Voor de rest onderscheidt de vacantie 1933 zich bij de vroegere perioden van far niente door een herleving van het toerisme en een afgrijselijke toeneming der ongelukken. De verraderlijke bergoorlog welke sedert vorig najaar gevoerd is in Marokko en die deze week door een leger van 20.000 man beëindigd werd met een onderwerping der laatste rebellen, eischte een aanzienlijk lager aantal levens van gegradueerden - de eenigen die daar tellen - dan de enkele Augustus-maand op de vreedzame wegen van Frankrijk. Het cijfer der slachtoffers, die op twee, drie en vier, of op de zes wielen der monsterachtige autobussen-goederenwagens naar de onderwereld holden, is dermate onevenredig dat men besloten heeft de aanstaande automobiel-tentoonstelling te verbinden met een internationaal veiligheidscongres. Men zal daar vermoedelijk de wenschelijkheid opperen eener wet die regelmatig medisch onderzoek voorschrijft aan alle chauffeurs, - maatregel waarvan ik vijf jaar geleden hier reeds het voor en tegen overwogen heb. Maatregel, die stellig niet minder aangewezen is dan de koepok-inenting. Maar zullen de parlementen - gevoeliger voor de belangen der automobielindustrie dan voor de bescherming van den staatsburger - ooit een wet stemmen, welke de chauffeurs-corporatie zou decimeeren?

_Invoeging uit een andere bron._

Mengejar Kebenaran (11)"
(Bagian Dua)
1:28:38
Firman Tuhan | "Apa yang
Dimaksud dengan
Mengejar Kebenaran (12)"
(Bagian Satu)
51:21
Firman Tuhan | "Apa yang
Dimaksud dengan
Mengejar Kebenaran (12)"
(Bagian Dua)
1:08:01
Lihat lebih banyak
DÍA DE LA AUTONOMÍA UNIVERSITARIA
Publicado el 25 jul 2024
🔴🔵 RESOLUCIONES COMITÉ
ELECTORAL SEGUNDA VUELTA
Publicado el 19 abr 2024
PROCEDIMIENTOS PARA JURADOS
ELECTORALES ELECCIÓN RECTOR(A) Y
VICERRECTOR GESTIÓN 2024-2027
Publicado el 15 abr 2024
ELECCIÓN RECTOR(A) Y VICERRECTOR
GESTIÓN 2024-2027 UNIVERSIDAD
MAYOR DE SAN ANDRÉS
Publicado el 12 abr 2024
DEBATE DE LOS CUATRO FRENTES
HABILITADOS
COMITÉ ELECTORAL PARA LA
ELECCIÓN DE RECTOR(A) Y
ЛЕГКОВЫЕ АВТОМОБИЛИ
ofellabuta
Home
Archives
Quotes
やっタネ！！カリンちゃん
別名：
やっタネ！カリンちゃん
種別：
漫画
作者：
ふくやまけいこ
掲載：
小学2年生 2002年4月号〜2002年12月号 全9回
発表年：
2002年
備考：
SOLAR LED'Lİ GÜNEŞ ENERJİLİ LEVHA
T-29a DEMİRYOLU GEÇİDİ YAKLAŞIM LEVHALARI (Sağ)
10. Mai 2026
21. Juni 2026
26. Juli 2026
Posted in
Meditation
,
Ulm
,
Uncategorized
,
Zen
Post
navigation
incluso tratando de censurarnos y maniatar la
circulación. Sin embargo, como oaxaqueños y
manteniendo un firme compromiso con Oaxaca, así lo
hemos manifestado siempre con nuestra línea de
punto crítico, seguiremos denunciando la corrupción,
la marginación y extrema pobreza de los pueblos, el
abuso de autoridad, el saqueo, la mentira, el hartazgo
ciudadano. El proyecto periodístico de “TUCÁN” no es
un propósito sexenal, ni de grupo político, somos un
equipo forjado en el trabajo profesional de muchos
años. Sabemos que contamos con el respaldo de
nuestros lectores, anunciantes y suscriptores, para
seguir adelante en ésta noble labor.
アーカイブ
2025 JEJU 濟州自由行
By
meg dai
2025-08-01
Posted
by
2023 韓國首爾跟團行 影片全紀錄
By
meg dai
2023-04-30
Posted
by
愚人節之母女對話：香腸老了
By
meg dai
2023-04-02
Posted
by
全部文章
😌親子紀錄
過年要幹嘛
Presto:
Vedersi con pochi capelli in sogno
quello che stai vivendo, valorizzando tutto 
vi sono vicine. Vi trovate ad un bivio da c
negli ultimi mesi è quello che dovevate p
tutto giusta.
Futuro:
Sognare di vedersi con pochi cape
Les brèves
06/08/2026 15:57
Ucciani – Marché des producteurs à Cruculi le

De statistieken betreffende het toerisme vertolken overigens een eenparig optimisme. Het reizigersvervoer is gemiddeld één derde hooger dan verleden jaar. Verschillende badplaatsen melden een toeloop welken zij sinds 1925-'26 - de jaren der inflatie - niet gekend hebben. Sommige stranden, als Biarritz en Juan-les-Pins, zijn dag en nacht stampvol. Het krioelt in Deauville, waar de zee achter kilometers van badkoetsjes verborgen ligt. De duurste en weelderigste kuuroorden zijn gedemocratiseerd. Overal wint de kwantiteit het van de kwaliteit. Maar overal ook triomfeert het korte broekje naast de pyama's van drie duizend francs en de water-ski is geen goedkoop vermaak. Overal, langs het Kanaal, langs den Atlantischen Oceaan en de Middellandsche Zee, in Vittel, in Vichy, in Royat (waar Litvinoff tezamen vertoefd heeft met Trotzky); in Aix, in Chambéry, overal wemelt het van automobielen.
Heel die overdaad rijmt slecht met de crisis, met het gejeremieer der belastingbetalers, met de voorspellingen der zwartkijkers. Er zijn minder rijken doch meer gegoeden. Zou de gansche crisis niets anders zijn dan een kolossale kapitaal-verschuiving waarbij de maatschappij zich van lieverlede moet aanpassen? In ieder geval zal het Fransche gouvernement tevreden zijn over deze onvermoede en algemeene willigheid van het geld. De minister van het budget heeft reeds uitgerekend dat hij zes milliard tekort komt en te kennen gegeven dat hij van de bevolking eene nieuwe aderlating verwacht. Tegenover het bacchanaal te land en ter zee schijnt dat niet meer dan billijk en zelfs hygiënisch.